/BigData_Amazon_Vine_Analysis

Using PySpark, I performed the ETL process on a large dataset (170,000 rows) of Video Games. Next, I created an AWS relational database instance & transformed the data to be loaded into PostgreSQL. Once in PgAdmin, exported the Video Game Review Table as a CSV file. Afterward, I loaded the data into Python to create Dataframes using Pandas. Then analyzed the data to determine if there was bias in paid reviews vs. unpaid reviews.

Primary LanguageJupyter Notebook

Big Data Video Game Reviews Analysis using AWS, PySpark, PostgresSQL, Google Colab, Python

Amazon Vine Analysis

Resources

Challenge Project Overview

The Amazon Vine program is a service that allows manufacturers and publishers to receive reviews for their products.
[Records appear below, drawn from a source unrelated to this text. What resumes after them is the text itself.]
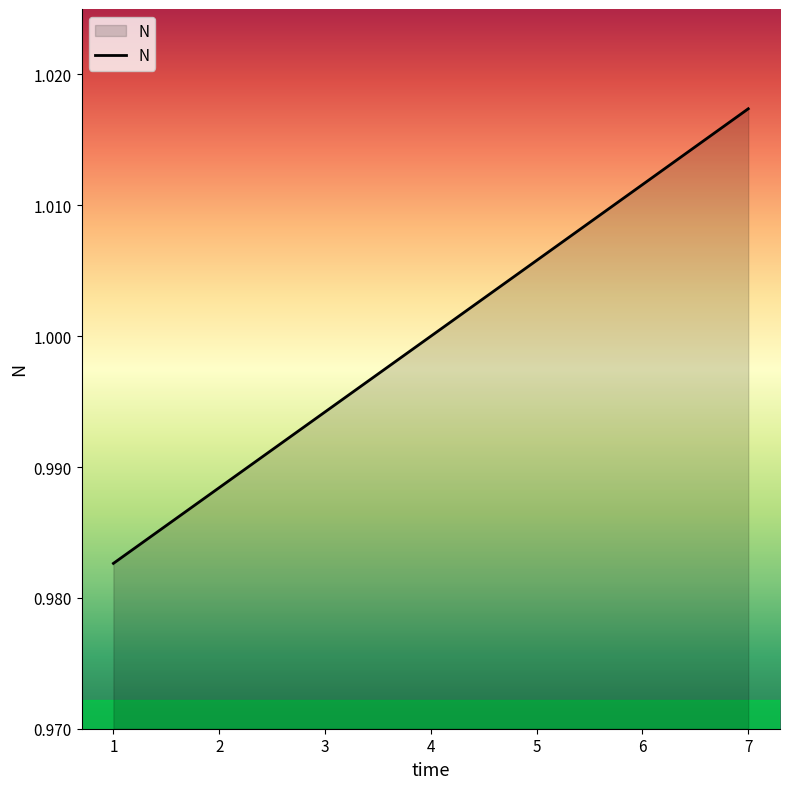

Is it true that the value at 7 is 0.2?

False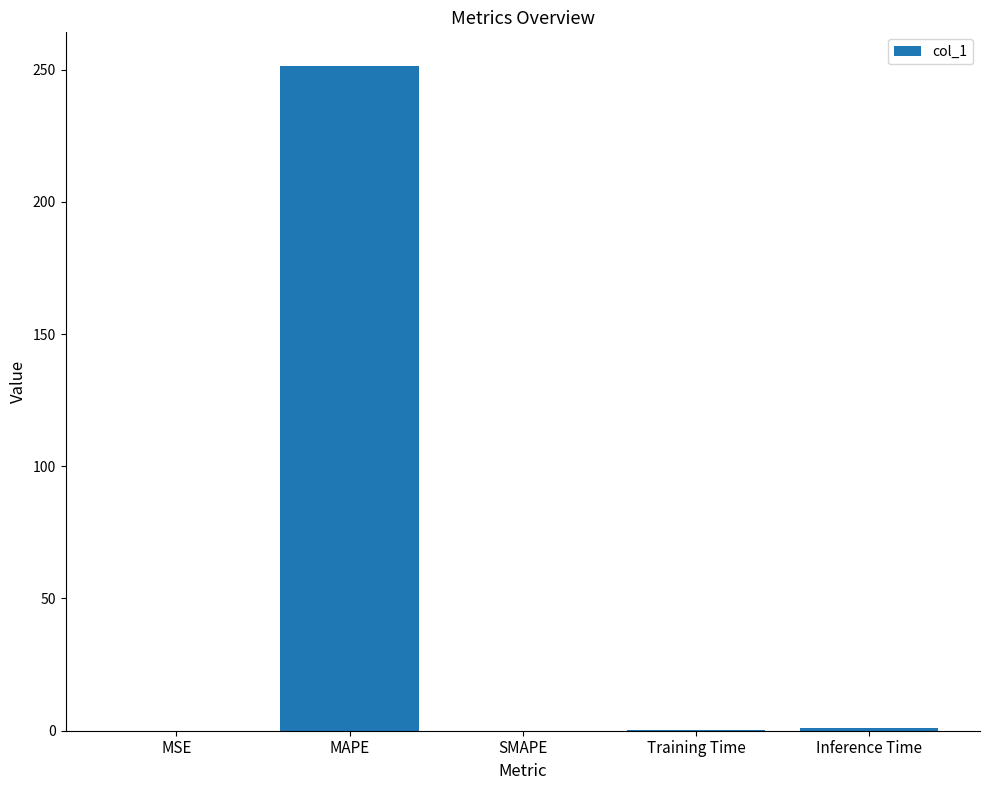

What is the difference between the values at SMAPE and Training Time?

0.1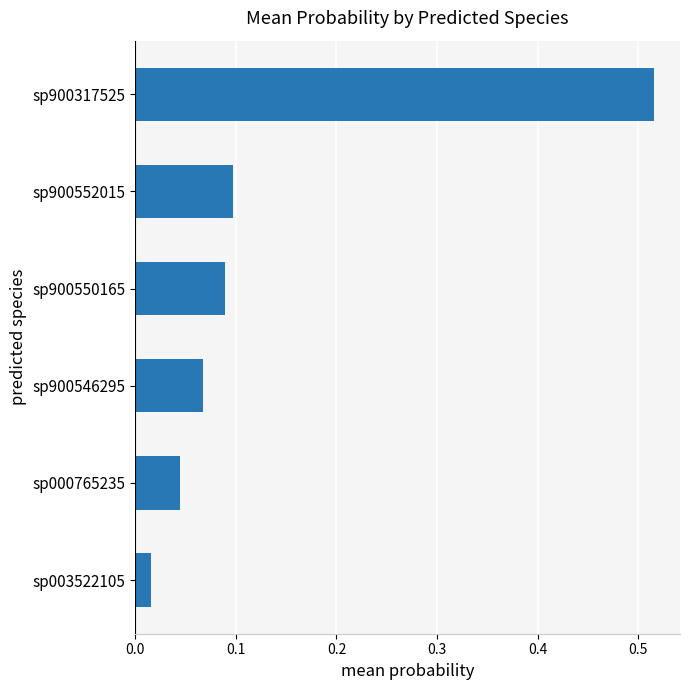

What is the sum of all values?

0.8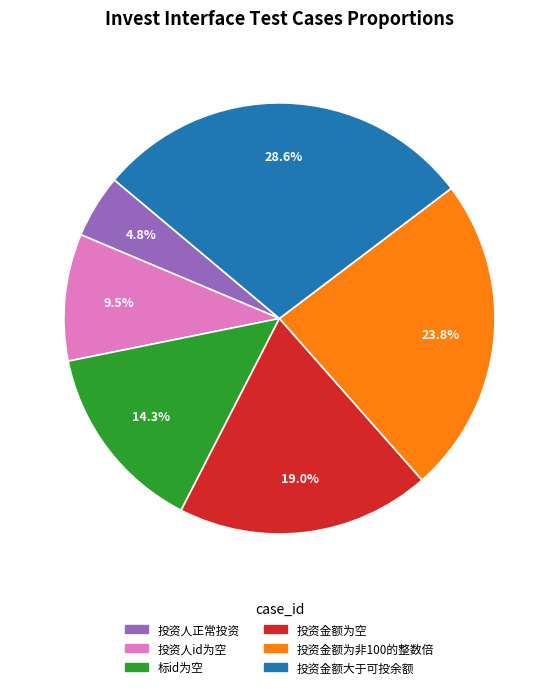

Rank the categories by value from lowest to highest.

投资人正常投资, 投资人id为空, 标id为空, 投资金额为空, 投资金额为非100的整数倍, 投资金额大于可投余额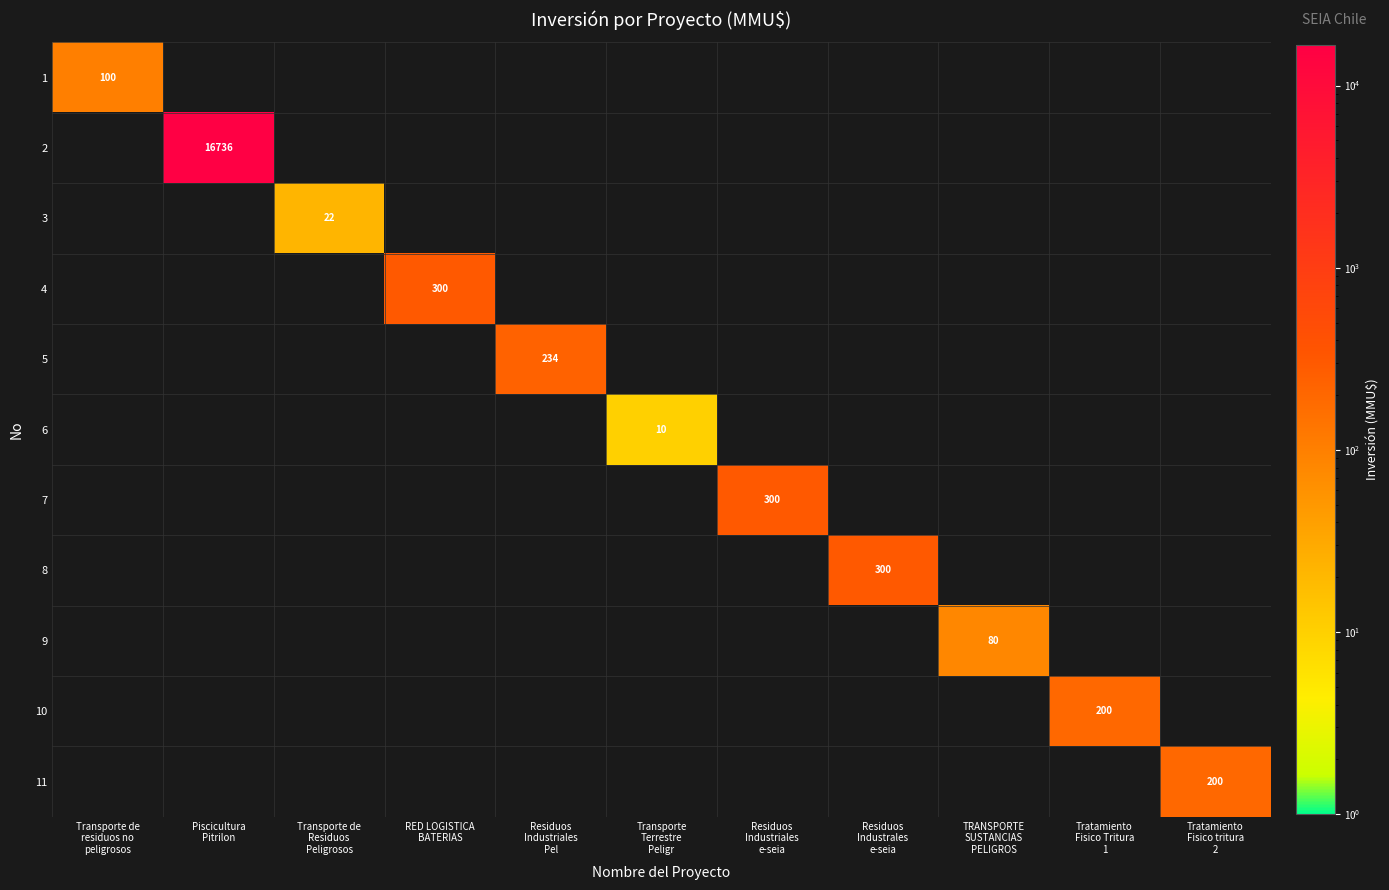

The 7 series shows 0 at TRANSPORTE SUSTANCIAS PELIGROS. True or false?

True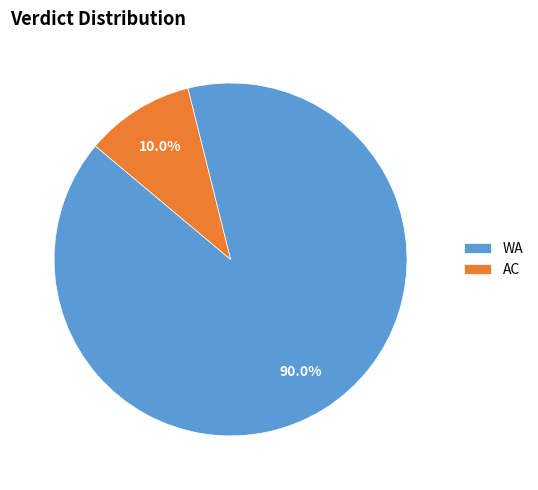

To the nearest percent, what is the average slice percentage?

50%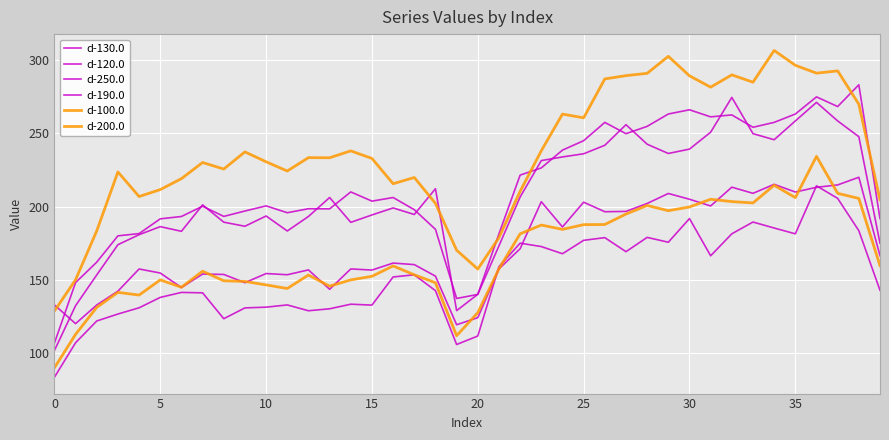

Is this an area chart (filled region under the line)?

No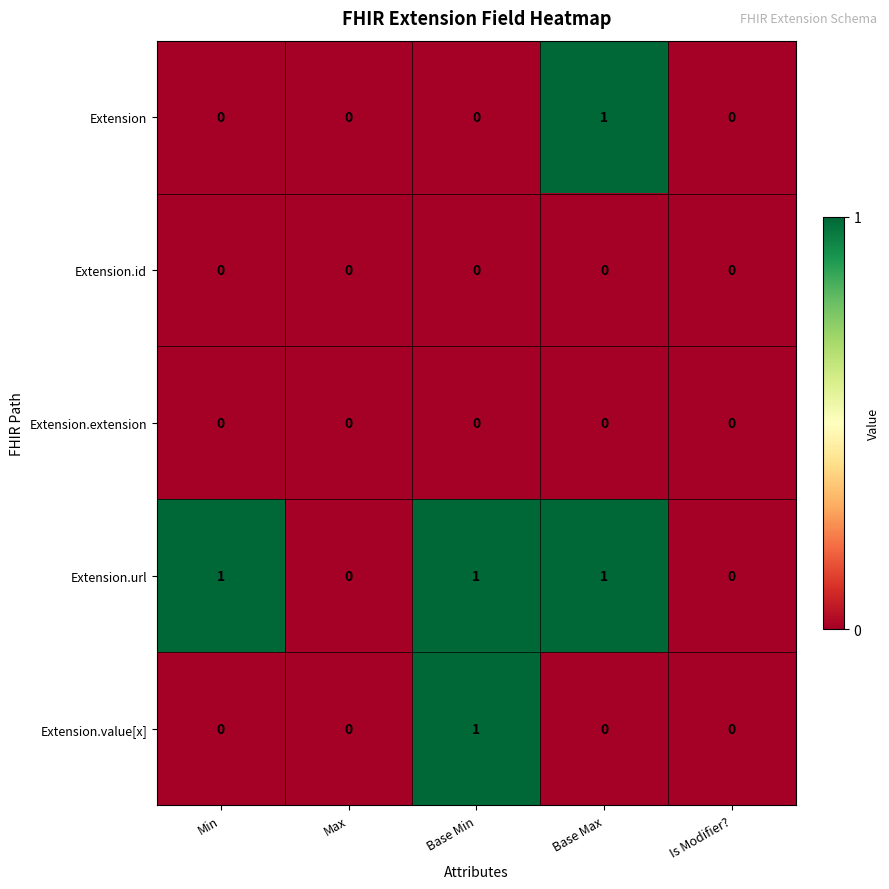

At which label does Extension.value[x] reach its peak?

Base Min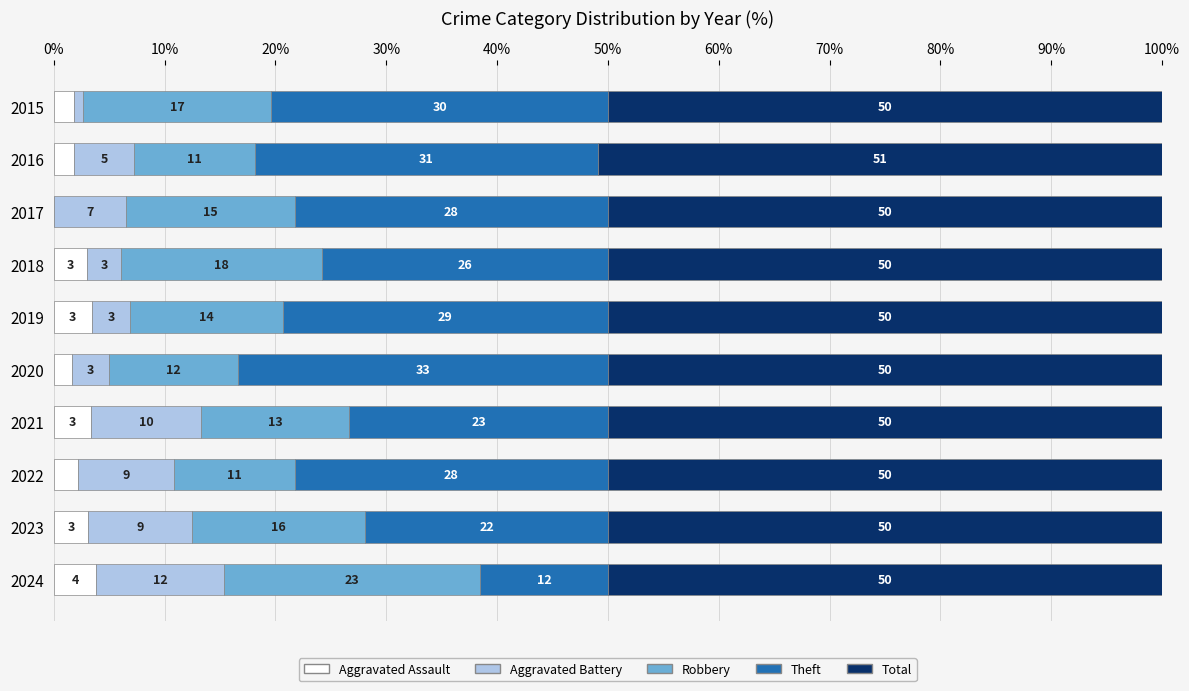

What is the total value across all series at 2022?

100.0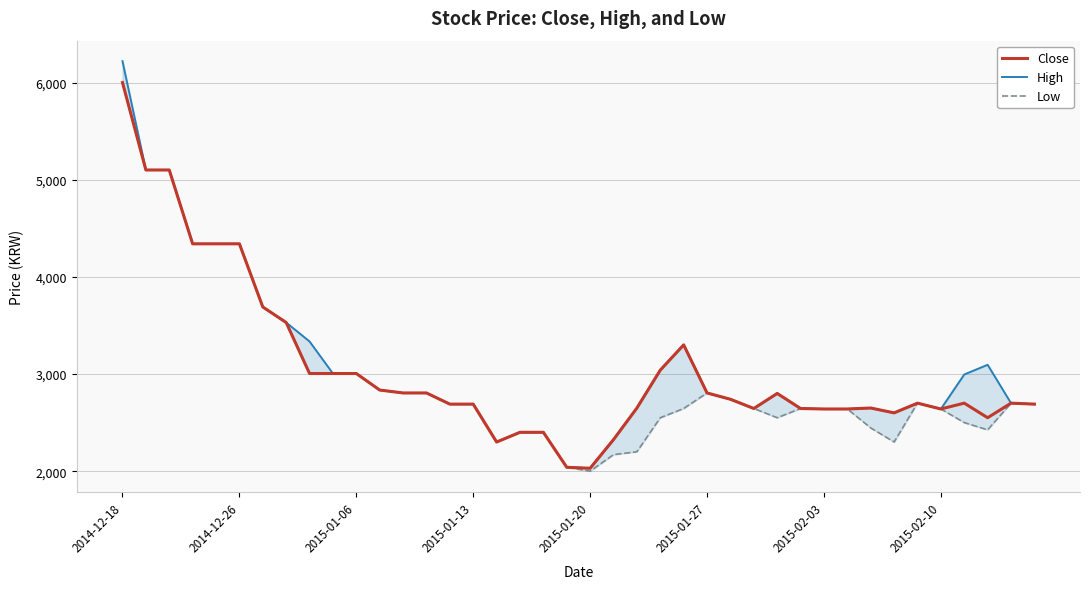

At which label does Close reach its peak?

2014-12-18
Companies like SellBy pay a small fee to Amazon and provide products to Amazon Vine members, who are then required to publish a review. I am tasked to determine if there is any bias towards reviews written as part of the Vine program (paid vs. unpaid reviews).

Steps Taken:

  1. Using PySpark on Google Colabs, I performed the ETL process on a big data set of over 170,000 rows from sample data about Amazon Product Reviews.
  2. Afterward, I created an AWS relational database instance and transformed the data to be loaded into PostgreSQL (SQL). After loading the data into PgAdmin, I exported the Vine Review Table as a CSV file.
  3. Finally, I load the data into Python to create Dataframes using Pandas. Then I analyzed the data to determine if there was bias in paid reviews versus unpaid reviews.

Challenge Project Analysis

Analysis-JupyterNotebook

Relevancy Filters Applied:

  • Amazon Video Game
  • Reviews with 20+ Votes
  • 50% or higher on helpful votes

Vine Program Results:

Total Number of Reviews: 40565

  • Paid Views: 94
  • Unpaid Views: 40471

Total Number of 5-Star Reviews:

  • Paid 5-Star Reviews: 48
  • Unpaid 5-Star Reviews: 15663

Percentage Of 5-Star Reviews:

  • Paid Reviews: 51%
  • Unpaid Reviews: 39%

Average 5-Star Rating:

  • Paid Reviews: 4.2
  • Unpaid Reviews: 3.35

Challange Project Summary

Overall, there appears to be a slight bias with Video Game Paid Amazon Reviews based on the overall percentage of 5 Star Reviews.

  • Paid Reviews: 51%
  • Unpaid Reviews: 39%

With that said, that same bias could be by looking at Average 5-Star Rating:

  • Paid Reviews: 4.2
  • Unpaid Reviews: 3.35 However, the 51% ratio is based on a relatively small share of the overall reviews (0.2%).

Since the overall share of paid reviews is small, I would need to conduct further testing among various Amazon product categories to confirm this bias. Therefore, I would apply the same analysis across 10-20 categories. If the results are consistent across the different Amazon product categories, I feel that paid reviews are biased.